Background: Undernutrition remains a global crisis and is a focus of Sustain Development Goals. While there are multiple known, effective interventions, complex interactions between prevention and treatment and resource constraints can lead to difficulties in allocating funding. Simulation studies that use in silico computer simulation can help illuminate the interactions between interventions and provide insight into the cost-effectiveness of alternative packages of options.
Methods: We developed an individual-based microsimulation model to test a range of antenatal and child nutrition interventions (iron and folic acid, multiple micronutrients, balanced energy protein supplementation, treatment for severe acute malnutrition, treatment for moderate acute malnutrition, and wasting prevention with small-quantity lipid-based nutrient supplements) and an analytic approach to processes the results of the microsimulation and provide the optimal intervention funding allocation for a given budget size.
Results: The reallocation of the baseline budget to minimize DALYs resulted in first funding multiple micronutrients to their maximum coverage, and then funding treatment for severe acute malnutrition. Relative to the baseline allocation, the reallocation optimized to minimizing DALYs resulted in 592,000 fewer annual DALYs.

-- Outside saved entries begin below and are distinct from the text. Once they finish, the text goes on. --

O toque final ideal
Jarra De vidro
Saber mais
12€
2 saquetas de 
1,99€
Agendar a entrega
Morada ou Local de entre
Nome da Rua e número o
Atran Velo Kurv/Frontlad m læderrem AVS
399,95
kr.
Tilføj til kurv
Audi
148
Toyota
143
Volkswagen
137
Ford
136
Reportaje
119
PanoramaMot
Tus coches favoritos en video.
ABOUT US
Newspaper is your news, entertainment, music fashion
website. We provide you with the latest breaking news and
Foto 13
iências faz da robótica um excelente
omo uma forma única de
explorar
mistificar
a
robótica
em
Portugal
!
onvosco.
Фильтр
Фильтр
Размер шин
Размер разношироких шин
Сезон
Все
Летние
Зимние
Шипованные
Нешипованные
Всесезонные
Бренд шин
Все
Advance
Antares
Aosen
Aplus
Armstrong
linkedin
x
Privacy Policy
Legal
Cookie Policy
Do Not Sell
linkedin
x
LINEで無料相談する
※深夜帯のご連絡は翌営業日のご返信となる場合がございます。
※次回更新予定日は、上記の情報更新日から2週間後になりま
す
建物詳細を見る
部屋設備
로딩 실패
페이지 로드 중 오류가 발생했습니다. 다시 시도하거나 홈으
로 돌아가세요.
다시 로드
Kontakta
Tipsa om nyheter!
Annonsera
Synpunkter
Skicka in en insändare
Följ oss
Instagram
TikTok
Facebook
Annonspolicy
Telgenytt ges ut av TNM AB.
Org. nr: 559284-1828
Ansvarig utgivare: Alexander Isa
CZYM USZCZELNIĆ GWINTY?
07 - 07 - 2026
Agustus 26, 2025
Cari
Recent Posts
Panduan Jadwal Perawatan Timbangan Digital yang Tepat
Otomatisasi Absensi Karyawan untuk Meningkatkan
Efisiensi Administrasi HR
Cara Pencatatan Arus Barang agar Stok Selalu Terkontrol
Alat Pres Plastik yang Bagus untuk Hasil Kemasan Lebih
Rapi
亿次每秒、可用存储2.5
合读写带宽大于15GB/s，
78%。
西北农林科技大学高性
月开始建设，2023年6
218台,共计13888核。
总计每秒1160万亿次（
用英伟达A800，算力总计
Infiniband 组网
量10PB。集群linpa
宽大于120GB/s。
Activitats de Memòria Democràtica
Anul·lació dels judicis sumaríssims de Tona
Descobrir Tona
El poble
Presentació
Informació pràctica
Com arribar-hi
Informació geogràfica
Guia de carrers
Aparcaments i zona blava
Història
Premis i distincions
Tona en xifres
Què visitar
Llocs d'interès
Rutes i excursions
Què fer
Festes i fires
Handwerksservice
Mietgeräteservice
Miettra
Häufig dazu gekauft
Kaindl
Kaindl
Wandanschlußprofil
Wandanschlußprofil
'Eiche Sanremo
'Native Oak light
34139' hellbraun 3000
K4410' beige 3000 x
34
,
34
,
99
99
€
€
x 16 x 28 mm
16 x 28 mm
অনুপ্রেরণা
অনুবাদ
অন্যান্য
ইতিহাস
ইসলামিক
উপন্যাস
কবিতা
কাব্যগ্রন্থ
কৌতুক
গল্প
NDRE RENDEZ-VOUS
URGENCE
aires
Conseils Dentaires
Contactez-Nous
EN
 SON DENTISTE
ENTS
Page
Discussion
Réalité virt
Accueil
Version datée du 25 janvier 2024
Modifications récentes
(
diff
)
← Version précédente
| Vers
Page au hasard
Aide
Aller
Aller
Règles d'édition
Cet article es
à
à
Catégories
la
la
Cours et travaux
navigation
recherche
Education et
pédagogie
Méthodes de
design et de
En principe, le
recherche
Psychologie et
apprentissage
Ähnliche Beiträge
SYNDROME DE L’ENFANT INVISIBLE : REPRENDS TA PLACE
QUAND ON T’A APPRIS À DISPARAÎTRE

For budgets larger than the baseline, our model recommended funding first targeted moderate acute malnutrition treatment, second universal moderate acute malnutrition treatment, third wasting prevention with small-quantity lipid-based nutrient supplements, and fourth balanced energy protein supplementation.
Conclusions: Our simulation is a novel model for estimating optimal allocation of spending on antenatal and child health nutrition interventions. We utilized a detailed health model that accounts for the interaction between preventive and therapeutic approaches. Our results show that an optimized reallocation of current spending on multiple micronutrients and treatment for severe acute malnutrition can substantially improve pregnancy-related and child health without additional funding. Additionally, we provide direction for how to best allocate expanded budgets to maximize impact.